- **Task A**: List every Bible reference given by book, chapter and verse in the email exchange on faith.
- **Task B**: In the email exchange on faith, what board game comes to mind for the writer when describing "perseverance of the saints"?
- **Task C**: Carry on the email exchange on faith from its final sentence.

- **Page extract**:
--------------------------------
The problem is that many are so disappointed that reality does not fit the
Sunday School or Lego Block /Denominations dominant interpretation or
model, that they give up on trusting the credibility of the Bible - they
"leave the faith".
5. Biblical aspects of faith:
Ephesians 2:8 Faith is the gift of God (would seem to fit with election of
Calvinism and whosoever will of Arminianism)
Romans 10:17 Faith wells up in a person as a result of "hearing" the Good
News of Jesus Christ and God's dealings with man in the historical records
of the Bible.
Hebrews 11:1 Faith is a subjective assurance (feeling) that God exists and
that believing in Him meets our deepest needs for unconditional acceptance
(Grace), freedom from rejection - the ultimate fear being death "without
God and without hope"; meeting our fear of cosmic loneliness and not being
cared for (I Am with you always Hebrews 13:5/Mathew 28:20).
How do you more experienced Scientist Christians, Theologians and
Philosphers on the list see faith to be?
Chuck" To: "'Lucy Masters'"
<vandergraaft@aec cc: firstname.lastname@example.org
l.ca> Subject: RE: Faith Defined
You've raised a very important point. I've used the term "abandoning one's
faith" as "shorthand" for the situation where people who were raised in a
religious environment (home. church. school) and who, at some time in their
life, made a commitment ("confirmation," "confession of faith," "adult
baptism,"), but then, years later, renounced their faith.
One of the tenets of Calvinism (if I recall correctly) is "perseverance of
the saints" that basically says that God won't let this happen. Sort of,
"once you're in, you're in." I have an image of playing the board game
"Sorry" where the pawn is invulnerable when it gets inside the little
"house" at the end. So, if there is this "backsliding," either it's not
really backsliding, or the faith was not genuine in the first place. I
sense that your definition of faith is along those lines.
So, genuine faith would survive concentration camps and loss of loved ones.
--------------------------------
- **Dataset**:
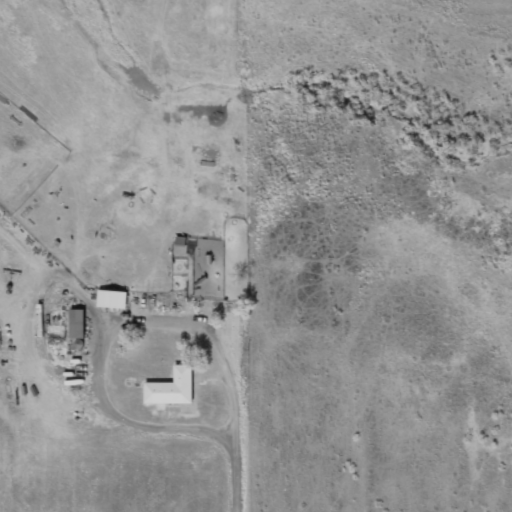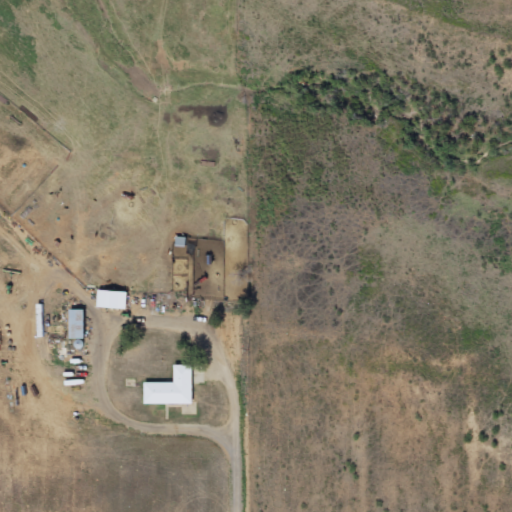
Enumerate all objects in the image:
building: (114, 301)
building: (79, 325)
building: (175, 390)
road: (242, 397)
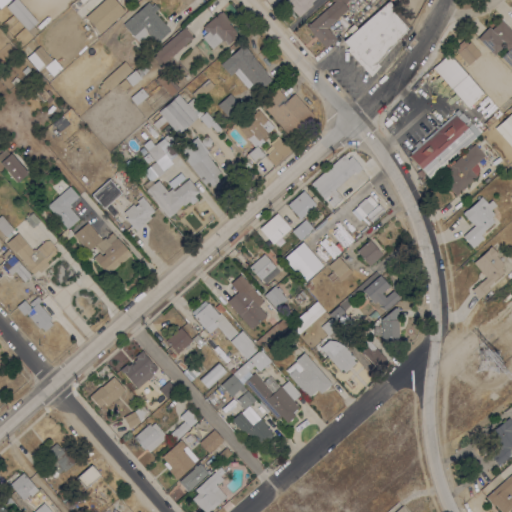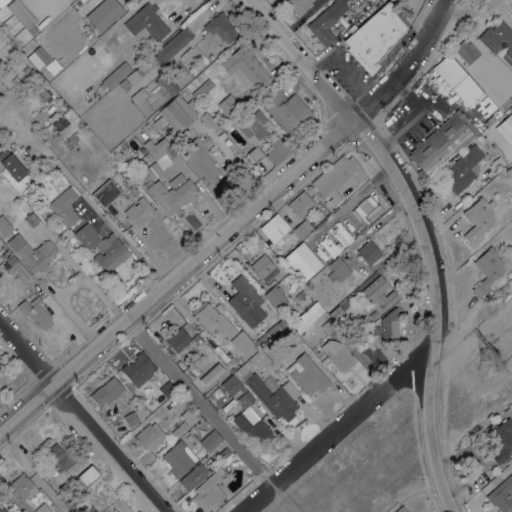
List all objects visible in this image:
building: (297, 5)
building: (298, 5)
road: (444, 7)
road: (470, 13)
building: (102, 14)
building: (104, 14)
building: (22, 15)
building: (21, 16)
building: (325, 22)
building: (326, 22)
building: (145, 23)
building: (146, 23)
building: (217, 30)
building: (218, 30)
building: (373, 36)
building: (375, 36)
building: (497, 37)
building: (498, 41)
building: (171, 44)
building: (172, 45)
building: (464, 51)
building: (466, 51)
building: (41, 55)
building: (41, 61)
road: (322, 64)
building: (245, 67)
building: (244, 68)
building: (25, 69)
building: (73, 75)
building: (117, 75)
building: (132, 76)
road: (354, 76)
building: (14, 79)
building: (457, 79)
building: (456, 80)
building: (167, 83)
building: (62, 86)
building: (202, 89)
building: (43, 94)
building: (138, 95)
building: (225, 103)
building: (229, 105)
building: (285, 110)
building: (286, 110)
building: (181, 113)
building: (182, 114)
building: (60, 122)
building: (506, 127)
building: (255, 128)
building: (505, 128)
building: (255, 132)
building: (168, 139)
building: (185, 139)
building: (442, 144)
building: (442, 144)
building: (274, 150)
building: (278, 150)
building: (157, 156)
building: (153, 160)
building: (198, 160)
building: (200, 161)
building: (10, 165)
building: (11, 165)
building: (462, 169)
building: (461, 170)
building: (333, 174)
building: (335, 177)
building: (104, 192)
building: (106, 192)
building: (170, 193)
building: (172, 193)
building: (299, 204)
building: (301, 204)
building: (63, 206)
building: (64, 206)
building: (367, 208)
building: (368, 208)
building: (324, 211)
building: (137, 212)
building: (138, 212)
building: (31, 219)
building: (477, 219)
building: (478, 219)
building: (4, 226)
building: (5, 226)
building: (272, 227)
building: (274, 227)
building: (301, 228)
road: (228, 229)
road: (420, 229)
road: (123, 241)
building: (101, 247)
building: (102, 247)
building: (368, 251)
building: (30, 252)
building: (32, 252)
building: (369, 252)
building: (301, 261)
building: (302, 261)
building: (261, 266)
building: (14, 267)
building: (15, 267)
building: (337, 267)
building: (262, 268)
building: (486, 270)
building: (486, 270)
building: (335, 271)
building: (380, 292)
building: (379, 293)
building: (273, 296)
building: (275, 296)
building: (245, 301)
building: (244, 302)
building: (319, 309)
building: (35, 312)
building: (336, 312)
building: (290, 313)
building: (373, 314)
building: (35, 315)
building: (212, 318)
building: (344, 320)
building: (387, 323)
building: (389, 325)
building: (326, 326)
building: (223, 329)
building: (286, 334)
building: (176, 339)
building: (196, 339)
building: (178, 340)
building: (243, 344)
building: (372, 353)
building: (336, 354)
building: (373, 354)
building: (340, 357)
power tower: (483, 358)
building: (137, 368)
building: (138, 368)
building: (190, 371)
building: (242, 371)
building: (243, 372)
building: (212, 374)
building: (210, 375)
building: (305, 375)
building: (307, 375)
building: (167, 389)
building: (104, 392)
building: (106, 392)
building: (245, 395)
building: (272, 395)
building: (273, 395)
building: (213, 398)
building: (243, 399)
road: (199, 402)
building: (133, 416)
--------------------------------
- **Exercise output A**:
Ephesians 2:8
Romans 10:17
Hebrews 11:1
Hebrews 13:5
Mathew 28:20

- **Exercise output B**: "Sorry"

- **Exercise output C**:
It would also survive the conditions associated with wealth and "the easy
I know of Pastors that lived through the horrors of concentration camps and
"kept the faith." I know of parents like my father who "kept the faith"
when his only daughter (my only sister) died in "far-away" Australia and
left two young children behind. I also know of people who were taught that
the Bible is literally true and who later "abandoned their faith" when
evidence to the contrary stared them in the face.
Trouble is, we don't usually start of with a "conditional faith." We don't
(and I can only speak for myself) say "OK, God, I accept what you offer me,
until I get evidence to the contrary." So, it is not up to me to judge the
genuine-ness of one's faith and commitment. If we define faith as
"unshakable," the best we can do, IMHO, is to say at somebody's deathbed
that the dying person had faith.
Hope this helps.
From: Lucy Masters [mailto:email@example.com]
Sent: Wednesday August 15, 2001 10:25 AM
Subject: Faith Defined
You have talked about people abandoning their faith in a couple of
posts. This might be a good time to open up a discussion about the true
meaning of faith. I suppose faith is another thing that can occur along
a continuum, but it seems to me a person's faith is *extremely*
conditional and weak if the interpretation of a story out of the Bible
can actually cause him/her to stop believing in God. My definition of
faith involves a belief system that CANNOT be broken by - well -
literally anything. So if I lose a child, my faith in God cannot
dwindle. If I am forced into a concentration camp during WWII, my faith
in God cannot dwindle. If I study biology and change my mind about a
previous belief in a Bible story, my previous belief in God cannot
dwindle. There seems to me something wrong about equating belief in God
with belief in the Bible. The Bible is not God. It is a book. God
does not survive in that box. He survives, in fact, outside that box.